PCHR trainee lawyer Bissan El-ledawi files an alimony case on behalf of a divorced beneficiary in Gaza. Divorced women in the Gaza Strip are particularly vulnerable and often face stigma and financial instability and risk losing custody of their children. Photo: PCHR
Bissan El-ledawi, avocate stagiaire du PCHR, dépose une demande de pension alimentaire au nom d’une bénéficiaire divorcée à Gaza. Les femmes divorcées de la bande de Gaza sont particulièrement vulnérables et sont souvent confrontées à la stigmatisation et à l’instabilité financière, et risquent de perdre la garde de leurs enfants. Photo : PCHR

Amina* est une mère divorcée de deux jeunes adolescents (12 et 13 ans) qui vivent avec leur père. Selon la loi, elle a le droit d’accueillir ses enfants pendant 24 heures deux fois par mois et de les voir dehors une fois par semaine pendant trois heures.

« Même si c’est trop peu, cette fois-ci, c’était plus que le temps que mon ex-mari voulait que j’aie avec mes enfants. Il ne voulait plus que je les voie du tout. Il trouvait toujours des excuses pour ne pas les laisser venir me voir », dit-elle. « Quand le coronavirus a commencé à se répandre à Gaza, il s’en est servi comme prétexte pour les empêcher de venir me voir. »

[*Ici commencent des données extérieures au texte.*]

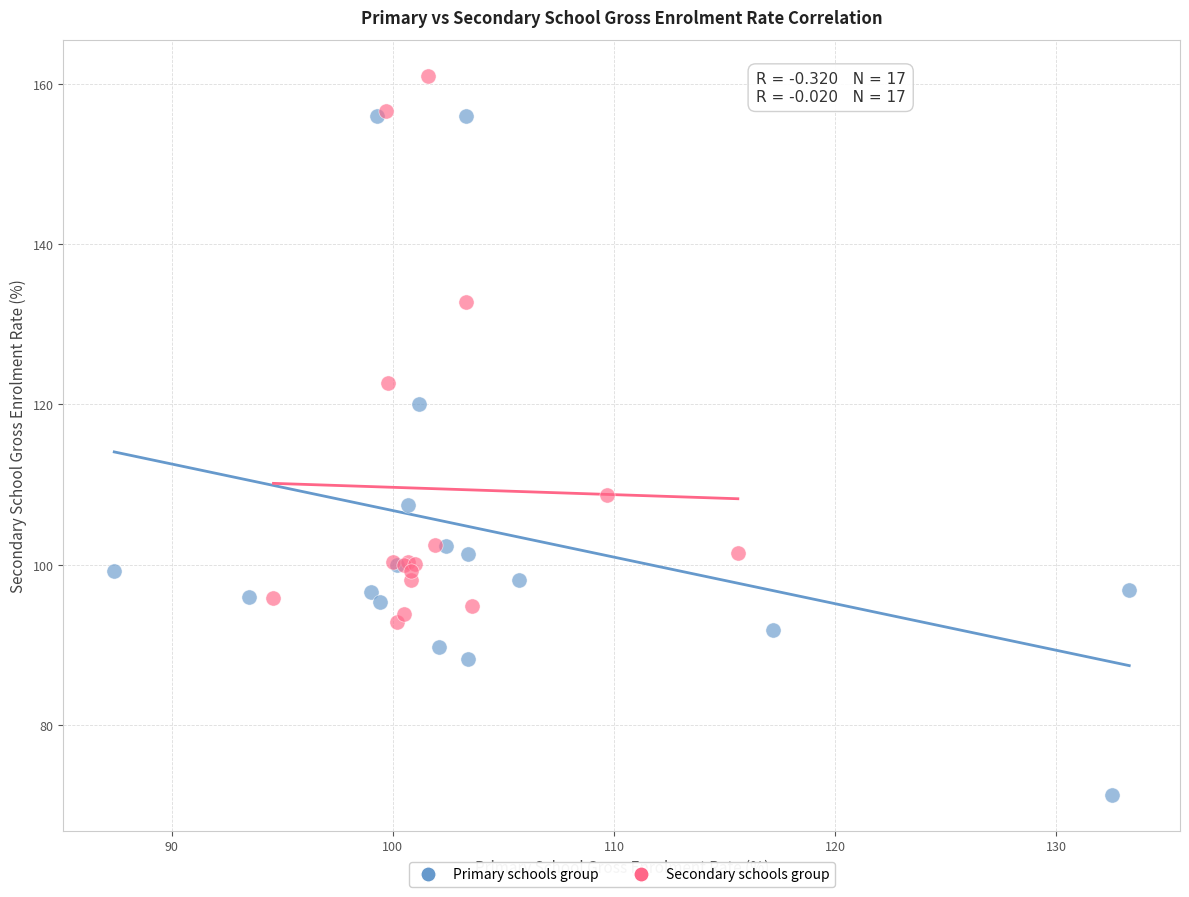

Which series has the largest Y range (max minus min)?

Primary schools group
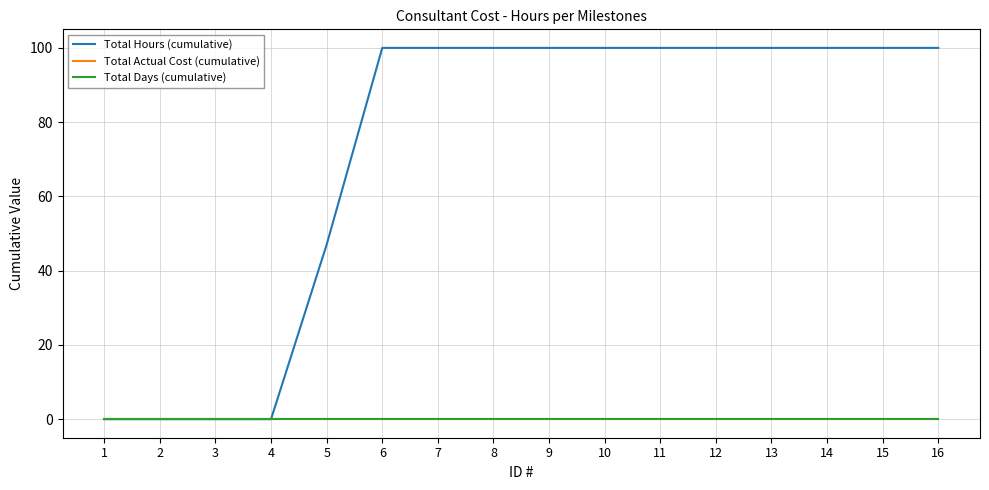

Reading left to right, transcribe all the data shown in this chart.

Total Hours (cumulative): 1=0	2=0	3=0	4=0	5=47	6=100	7=100	8=100	9=100	10=100	11=100	12=100	13=100	14=100	15=100	16=100
Total Actual Cost (cumulative): 1=0	2=0	3=0	4=0	5=0	6=0	7=0	8=0	9=0	10=0	11=0	12=0	13=0	14=0	15=0	16=0
Total Days (cumulative): 1=0	2=0	3=0	4=0	5=0	6=0	7=0	8=0	9=0	10=0	11=0	12=0	13=0	14=0	15=0	16=0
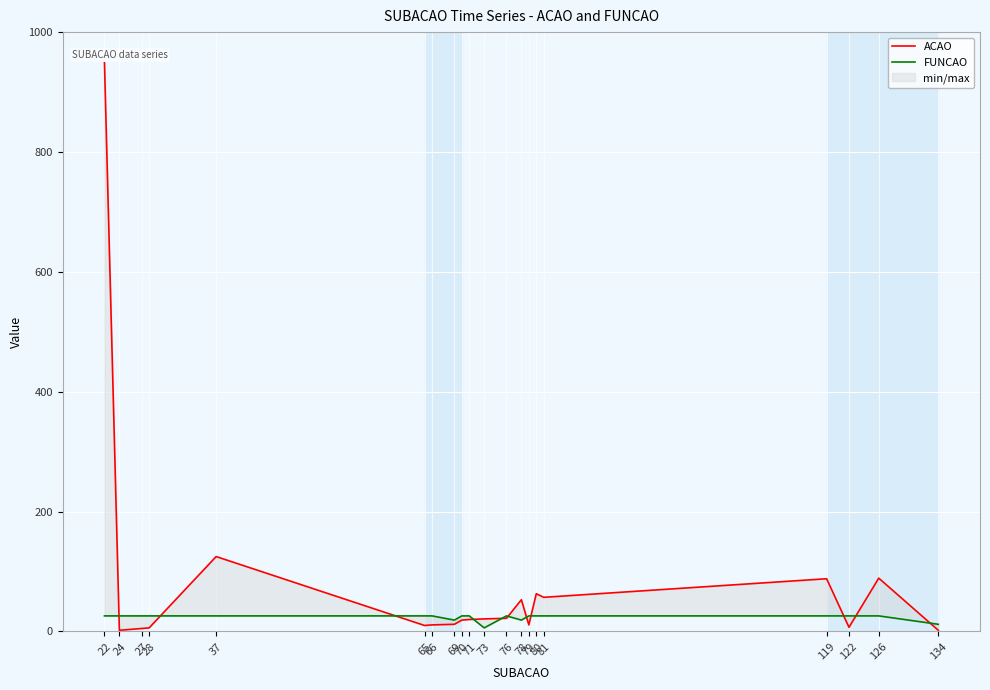

Reading left to right, transcribe all the data shown in this chart.

ACAO: 22=949	24=2	27=5	28=6	37=125	65=10	66=11	69=12	70=19	71=20	73=21	76=22	78=53	79=11	80=63	81=57	119=88	122=7	126=89	134=2
FUNCAO: 22=26	24=26	27=26	28=26	37=26	65=26	66=26	69=19	70=26	71=26	73=6	76=26	78=19	79=26	80=26	81=26	119=26	122=26	126=26	134=12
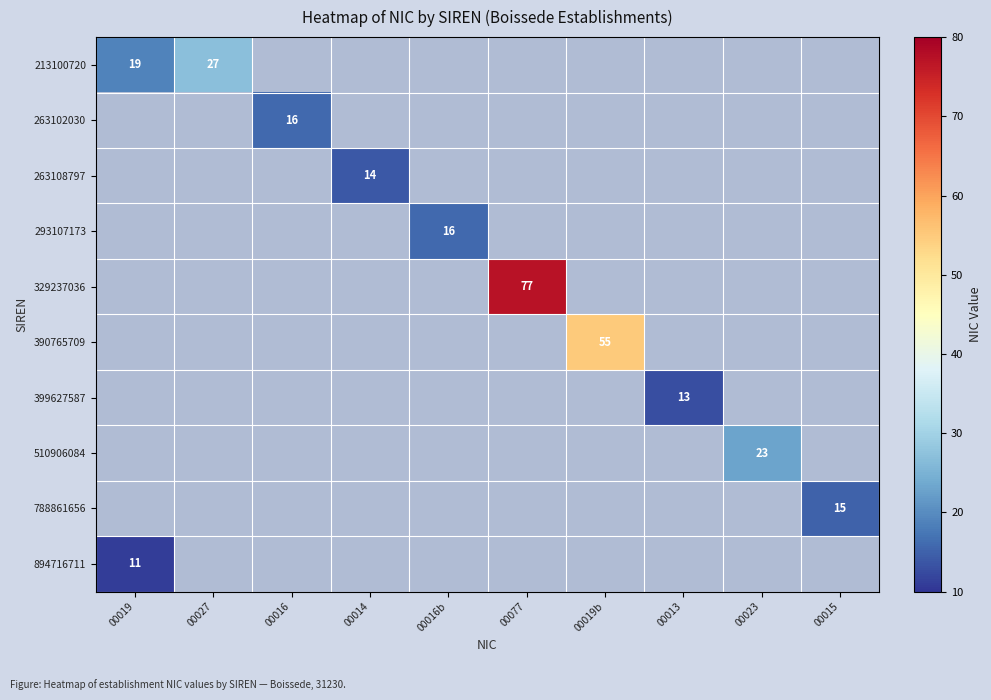

Is the value of 293107173 at 00019 greater than the value of 263102030 at 00013?

No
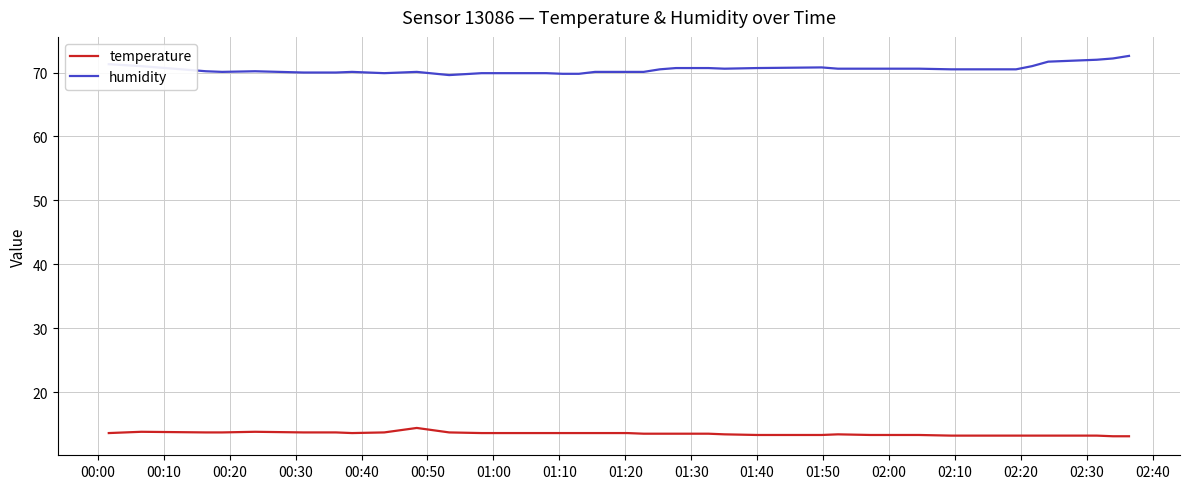

Rank the series by their average value, from lowest to highest.

temperature, humidity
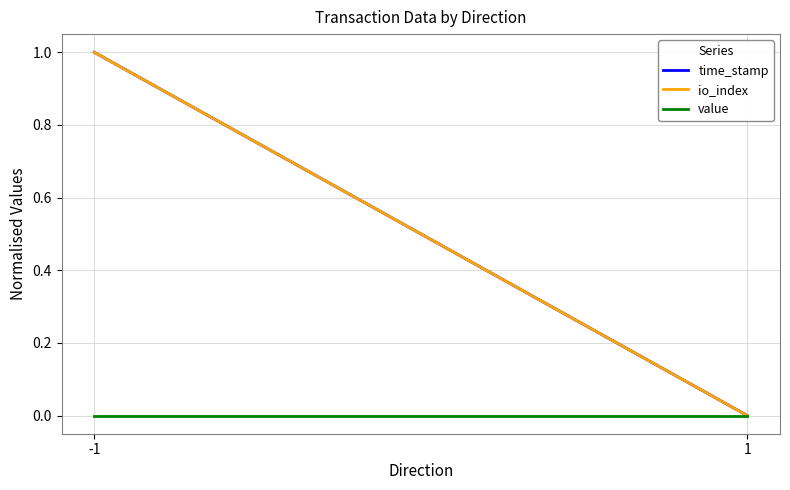

Reading left to right, list all the values displayed in this chart.

time_stamp: 1	0
io_index: 1	0
value: 0	0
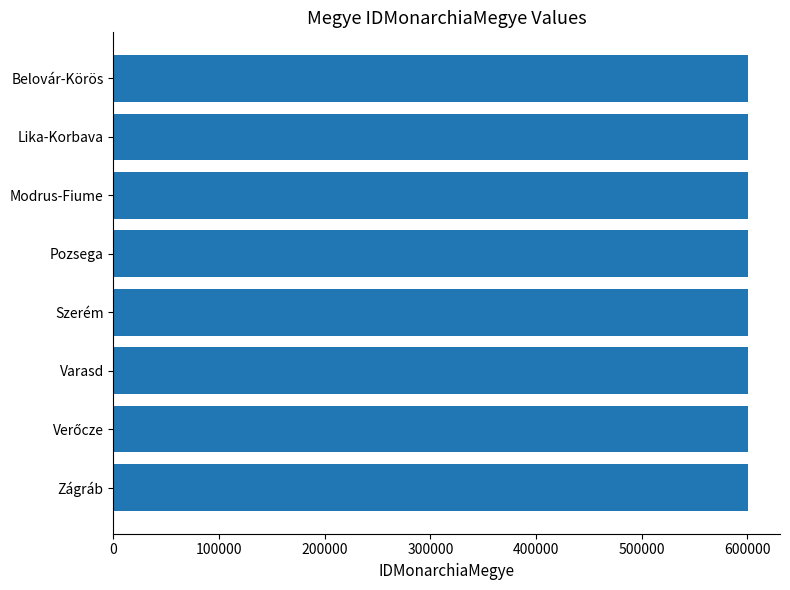

What is the average value?

601005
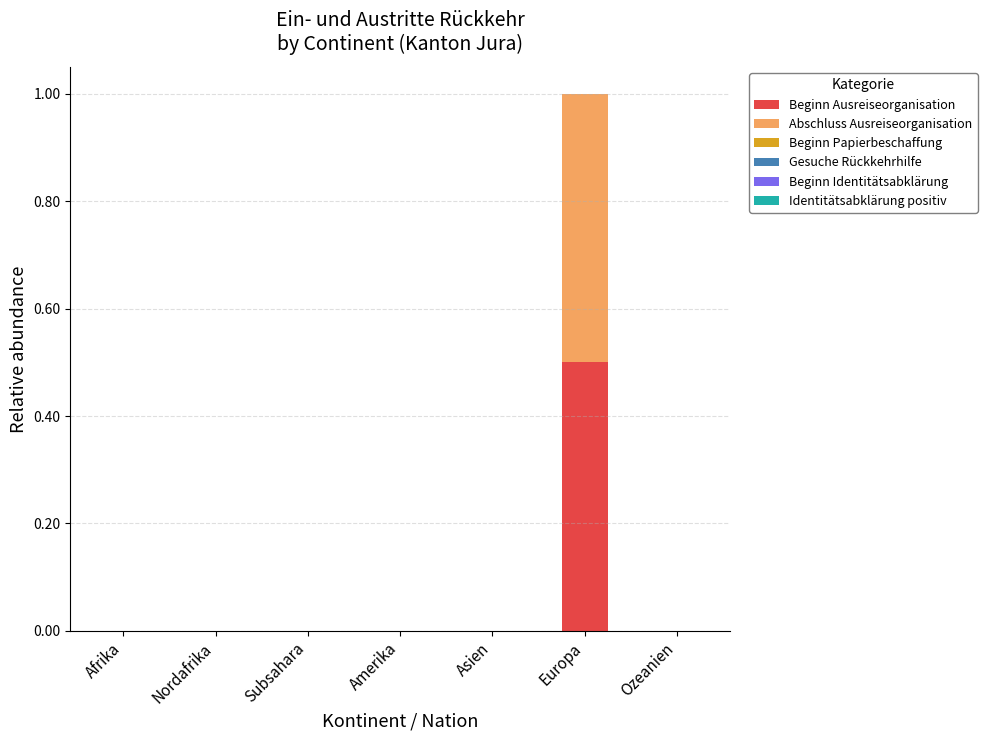

Reading right to left, transcribe the values for Beginn Ausreiseorganisation.

Ozeanien=0.0	Europa=0.5	Asien=0.0	Amerika=0.0	Subsahara=0.0	Nordafrika=0.0	Afrika=0.0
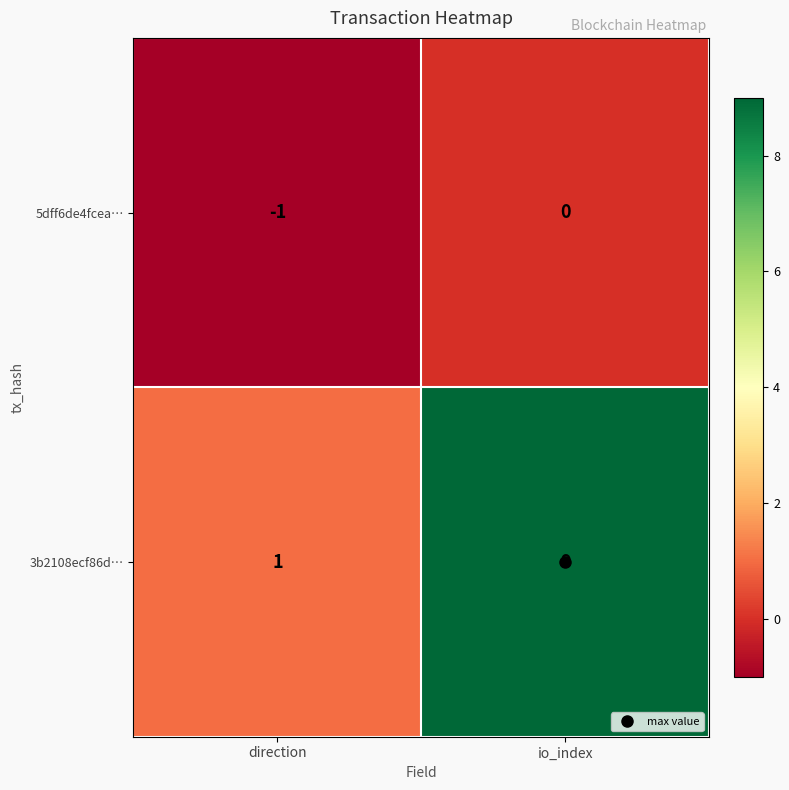

What is the difference between the maximum and minimum values in the 3b2108ecf86d… series?

8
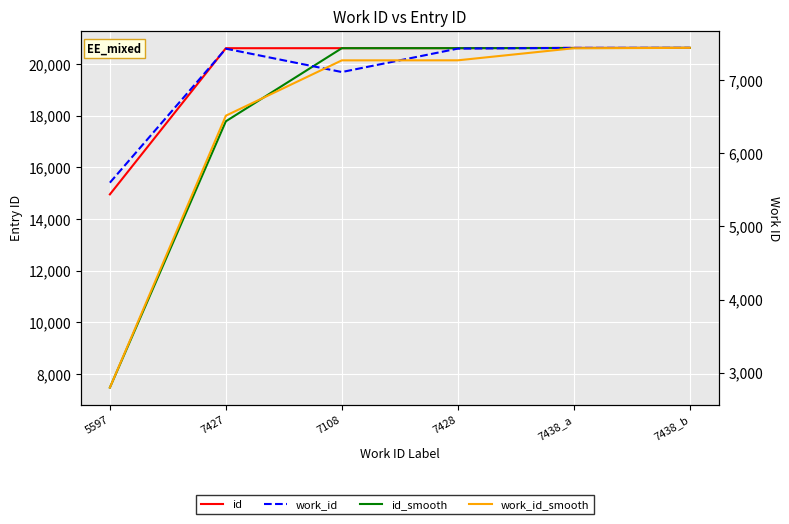

Reading right to left, list all the values displayed in this chart.

id: 7438_b=20630.0	7438_a=20629.0	7428=20619.0	7108=20618.0	7427=20617.0	5597=14959.0
id_smooth: 7438_b=20629.5	7438_a=20624.0	7428=20618.5	7108=20617.5	7427=17788.0	5597=7479.5
work_id: 7438_b=7438.0	7438_a=7438.0	7428=7428.0	7108=7108.0	7427=7427.0	5597=5597.0
work_id_smooth: 7438_b=7438.0	7438_a=7433.0	7428=7268.0	7108=7267.5	7427=6512.0	5597=2798.5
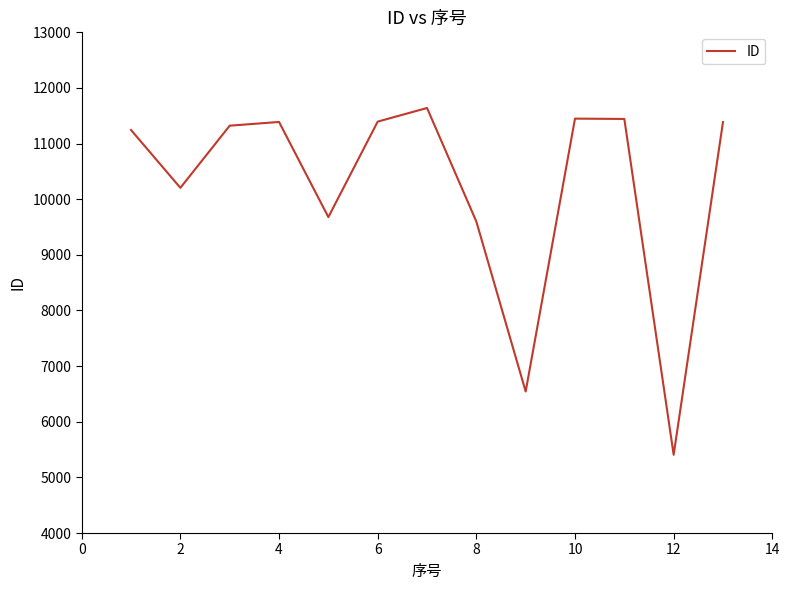

What is the maximum value shown in the chart?

11640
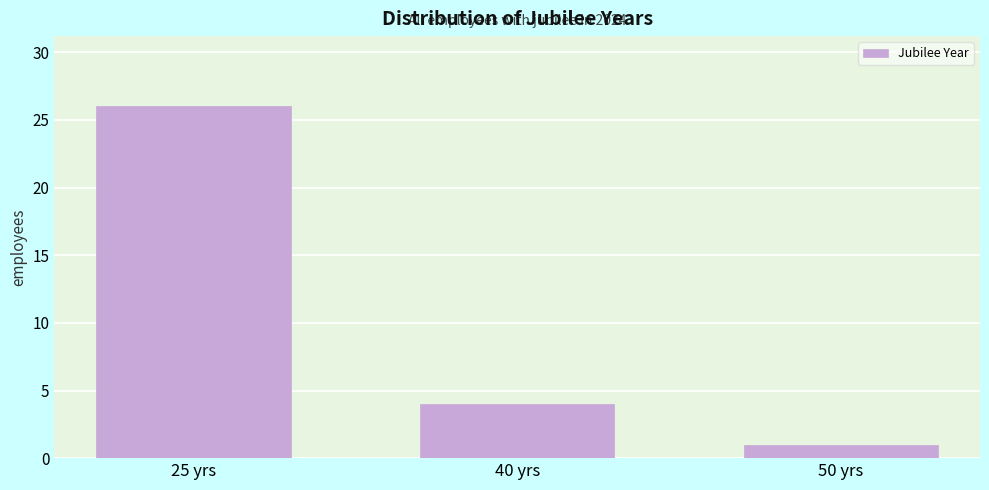

Reading left to right, what are all the values shown in this chart?

26	4	1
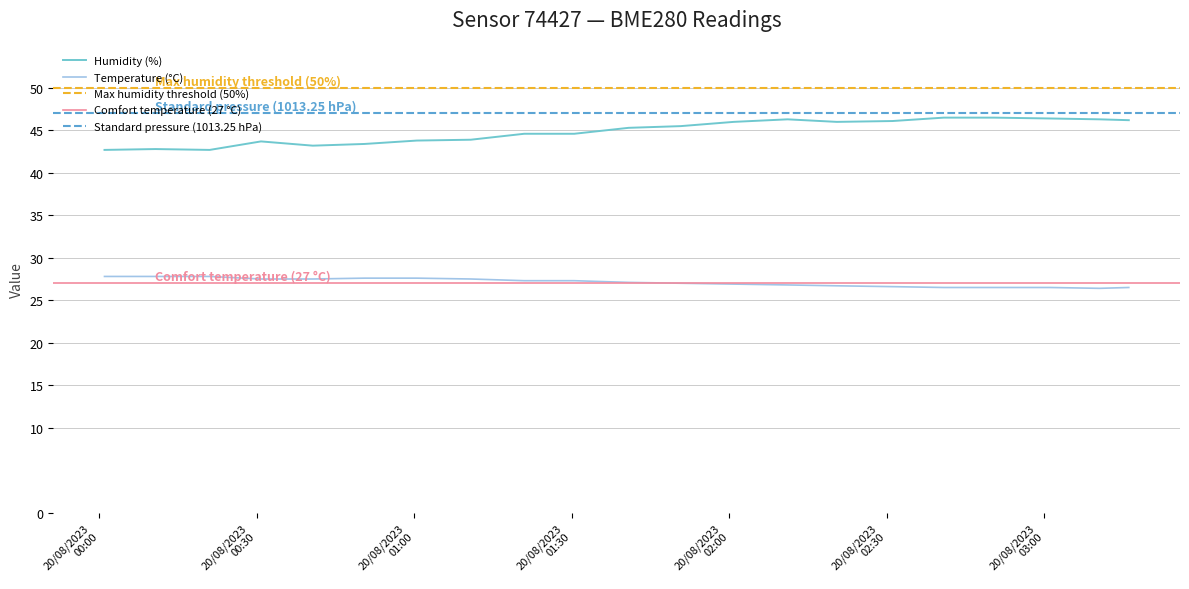

In humidity, how many points are lower than both neighbors (excluding endpoints)?

3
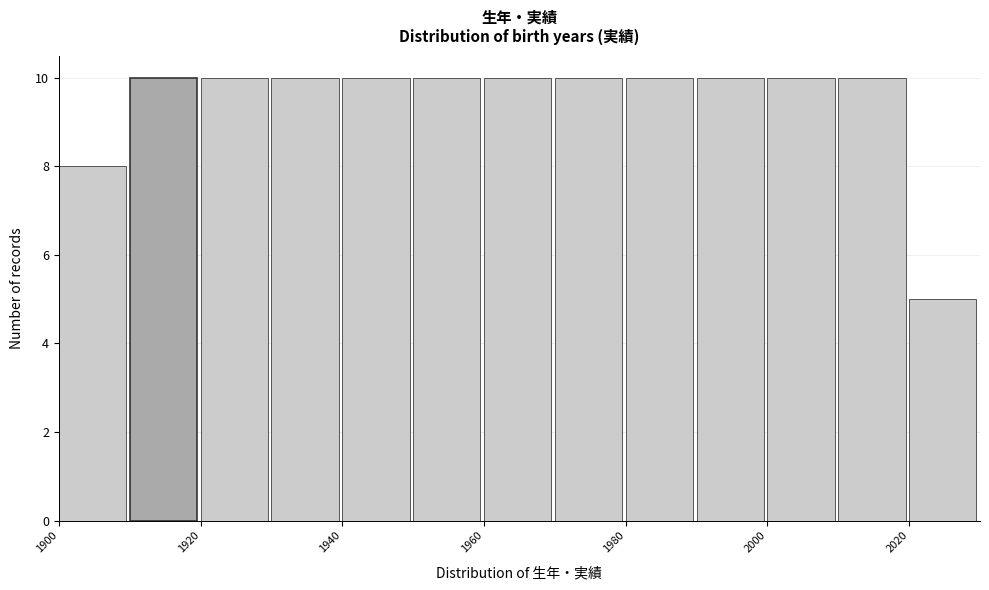

What is the height of the bar covering 2000 to 2010 on the x-axis? The values are not printed on the chart, so give them approximately, as read against the axis.

10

Son mari a alors déposé une plainte pour annuler le droit de visite d’Amina. Mais elle s’est adressée au tribunal, représentée par la PCHR, et le tribunal a statué en sa faveur.

« J’avais peur de mon mari. Maintenant, il a peur de moi », dit-elle, confiante. « Il sait que je me sens en sécurité et que la loi est de mon côté. Il sait que j’ai des avocats qui attendent et que je suis prête à le poursuivre à nouveau s’il essaie de m’empêcher de voir mes enfants ».

« Nous avons vu comment la COVID-19 a eu un impact négatif sur les femmes palestiniennes de différentes manières, y compris son impact sur leurs droits de garde des enfants », explique Maryse Guimond, représentante spéciale d’ONU Femmes en Palestine. « En temps de crise, tous les efforts doivent être faits pour aider les femmes à accéder à la justice et à revendiquer leurs droits ».

*Les noms ont été changés pour protéger l’identité des personnes.